Wednesday, July 29, 2020
Lauri Alvarez, Program Associate
Washington D.C.-Today, a group of U.S. human rights, foreign policy, faith, children’s rights, and humanitarian organizations released Serve Your People, a report that provides a roadmap for transforming relations between the United States and the northern countries of Central America (El Salvador, Guatemala, and Honduras) under a new administration. The United States’ approach towards the region from 2017-2020 has had one near exclusive focus—stopping migration. The U.S. government has turned a blind eye towards the drivers of the forced migration from these countries and in doing so, has allowed governments in the region to remove obstacles to their own corruption and scale up abuses against their own citizens. At the same time, the Trump Administration has eviscerated access to protection for refugees and asylum seekers at our border and throughout the region.
U.S. policy towards the northern countries of Central America is in urgent need of transformation. The report highlights priority areas for a new policy that goes far beyond undoing recent attacks on the rights of asylum seekers, immigrants, and migrants. It recommends starting with principled diplomacy against corruption and for human rights and standing with civil society forces for change in Central America. This vision calls for supporting equitable development strategies and helping countries address the impact of climate change. The report also outlines ways the United States can help respond to the COVID-19 pandemic in the Americas. It recommends restoring and advancing access to protection for migrants and refugees at our border and throughout Mexico and Central America. These actions must be driven by a new vision that encourages Central American governments to serve their people, with equity and justice, reverting away from enforcement-centric immigration policies to ones that are humane, inclusive, and just.
“A new vision starts with rolling back the immense damage to international protections for refugees and migrants that we have seen in recent years,” said Lisa Haugaard, co-director of the Latin America Working Group Education Fund. “But it must not stop there. The United States should adopt immigration policies that are humane and inclusive. In Central America, the U.S. government must demonstrate through its words and actions that it stands not with corrupt officials but with the citizens seeking to build more just societies. The message to Central American leaders should not be: Stop your people from fleeing. It must be: Serve your people well so they can choose to stay.”
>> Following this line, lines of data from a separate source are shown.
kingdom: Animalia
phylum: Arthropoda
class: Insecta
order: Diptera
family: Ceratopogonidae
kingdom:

“Seeking refuge is not a crime, which in the context of Central America, still means seeking refuge from persecution and violence but now also from climate change,” says Amali Tower, founder and executive director of Climate Refugees. “It’s long overdue to end the shameful assault on asylum policy, but also to have a wider conversation, which includes climate justice policies that represent the voices of migrant farmers who tell us about climate change impacts we know they had little role in creating, yet are forced to flee.”
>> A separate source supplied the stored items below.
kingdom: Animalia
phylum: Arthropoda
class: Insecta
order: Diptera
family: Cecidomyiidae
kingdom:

“Informed by our faith and the compassion of the American people, global humanitarian aid agency Church World Service urges a new vision for U.S. policy toward the Northern Triangle countries of Central America,” asserts Martin Shupack, director of advocacy for Church World Service. “U.S. policy should prioritize poverty reduction and broad-based development, while addressing climate change and gender-based violence. U.S. protections for Temporary Protected Status (TPS) and Deferred Action for Childhood Arrivals (DACA) should be restored, and the U.S. must ensure access to asylum and humanitarian protection. A new administration must end anti-asylum measures and embrace humane immigration and asylum policies.”
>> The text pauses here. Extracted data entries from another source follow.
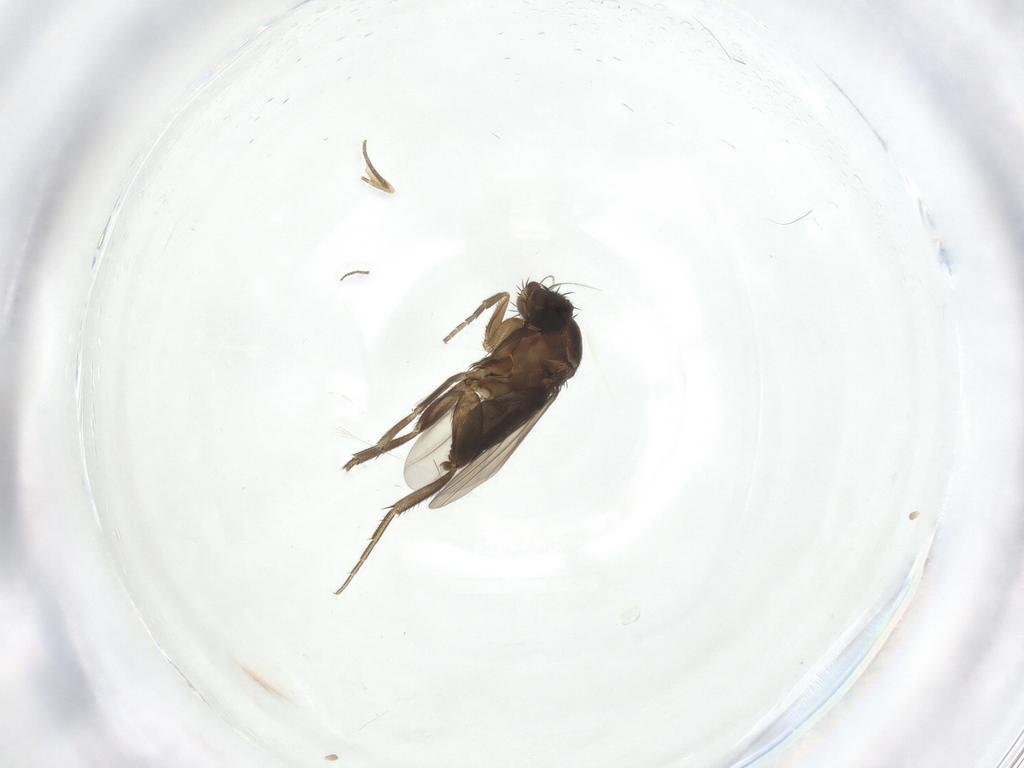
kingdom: Animalia
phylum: Arthropoda
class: Insecta
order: Diptera
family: Phoridae
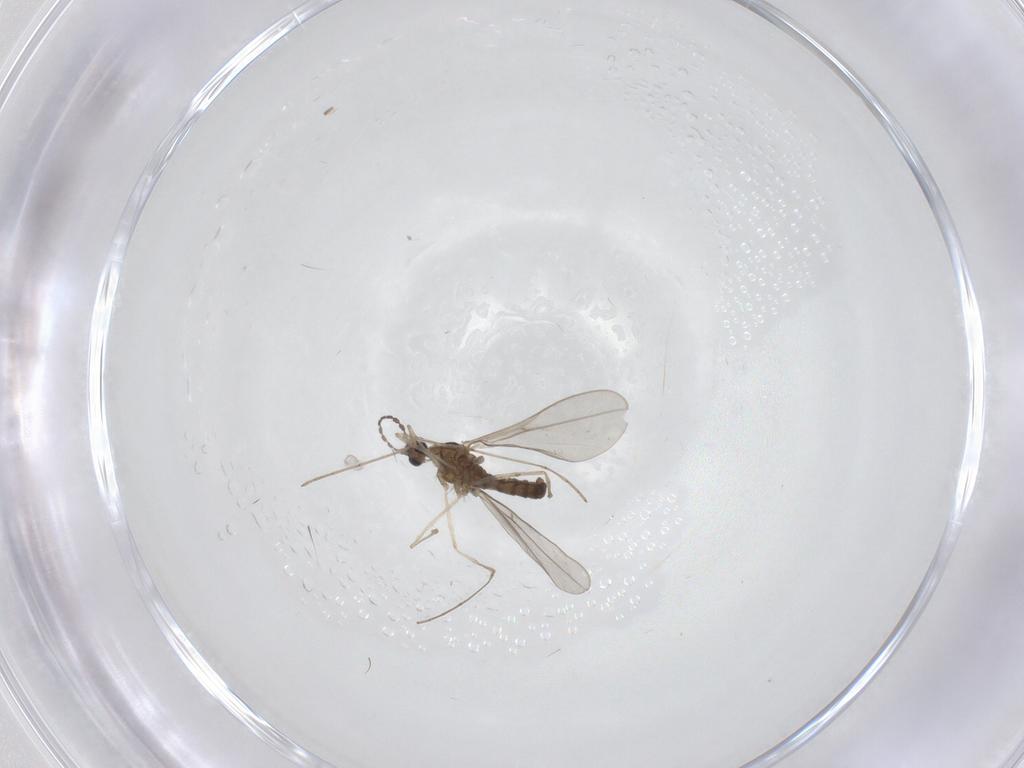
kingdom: Animalia
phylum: Arthropoda
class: Insecta
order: Diptera
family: Cecidomyiidae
“In the context of a global health crisis, U.S. engagement with Central America is more important than ever,” said Lisa Frydman, vice president of international programs at Kids in Need of Defense (KIND). “The social, health, and economic impacts of the COVID-19 pandemic will undoubtedly exacerbate the underlying factors that have forced so many children to migrate. We have already seen COVID-19 fuel increased levels of gender-based violence, extreme economic inequality, and lack of government accountability. Inclusive, sustainable foreign assistance is essential. The U.S. must support systems and programs that ensure the safety and well-being of children at every phase of their migration journeys, while making long-term investments that strengthen child protection systems in countries of origin and ultimately address the root causes of forced migration.”